In 2016, a recovered Starobinets with her husband and now two children—she had a healthy baby boy in 2015—return to Berlin. This time, her husband is undergoing treatment for aggressive cancer, from which he will eventually die. But at that moment, they do not know this. Instead, they finally have the occasion to visit the cemetery where their other baby boy was buried in 2012:
There’s not just a common grave, as we expected: there are fifteen. They’re surrounded by a large, neat, empty lawn for new graves. The ones that are here resemble large sandboxes in which children celebrating their birthdays forgot their gifts. Teddy bears, wooden horses, iron birds, kites, porcelain angels, rainbow pinwheels spinning in the wind, flowers, candles, and—carved pebbles. Pebbles with a date of birth that corresponds to the date of death… It’s possible that they play together there. It’s possible. After all, they have all these toys. All of them, except our baby. He doesn’t have any toys, or a stone. Maybe they don’t let him play because of that?
“What if they don’t share with him?” I say, aloud.
“I don’t think so,” answers my Sasha, not at all disturbed by the idiotic question.
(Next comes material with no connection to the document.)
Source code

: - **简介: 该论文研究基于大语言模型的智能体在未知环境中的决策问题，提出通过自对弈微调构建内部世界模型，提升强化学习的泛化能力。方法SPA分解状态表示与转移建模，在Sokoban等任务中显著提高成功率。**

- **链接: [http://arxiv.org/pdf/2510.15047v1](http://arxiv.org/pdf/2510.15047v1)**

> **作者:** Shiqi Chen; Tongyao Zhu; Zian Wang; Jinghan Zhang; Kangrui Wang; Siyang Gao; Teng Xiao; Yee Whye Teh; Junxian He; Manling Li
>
They’re all here forever at the age when there’s no understanding of ‘mine’ and ‘yours.’ There’s no greediness yet, either. I don’t think they’re unkind.”
In Russia, Starobinets reflects, her baby would have been disposed of as medical waste. In Germany, he was at least given the dignity of a burial with other children like him. Seeing this boy treated with dignity and recognition of his personhood at last gives Starobinets a sense of closure.
The first part of this book concludes here. This is a memoir, telling in intimately gut-wrenching detail of the horrors of the Russian medical system and its callousness towards pregnant women. But the book does not stop here. In the shorter second part, Starobinets interviews a number of other women and healthcare providers in Russia and Germany. In the process, she unveils a horrific picture of the devaluing of all human life in Russia—a default ethos that pervades the entire medical system. Underlying the utter lack of care for life, though, is the culture of secrecy that the Soviet Union produced.
Because of that culture, those who have tragically lost a child, for instance, were never allowed the opportunity to process their grief with anyone else—the topic was entirely taboo. Decades earlier, people “disappeared” into Stalinist Gulags or KGB interrogation facilities, and those who loved them or knew them were expected never to speak of them again. And now, the same culture is applied to every area of life, including pregnancy loss or the death of a child. Traitors to the state are not just those who spoke ill of Stalin or the Communist machine, but also those who produced imperfect children—those useless to Mother Russia.
That is the culture that Starobinets set out to change with this book. Did she achieve it? The furor that her book produced upon publication gave hope. But now, as the Russian invasion of Ukraine nears its second anniversary, Putin’s attacks on Ukrainian civilians make it clear that the culture of disregard for the sanctity of human life remains much more deeply ingrained in Russia than, perhaps, even Starobinets realized.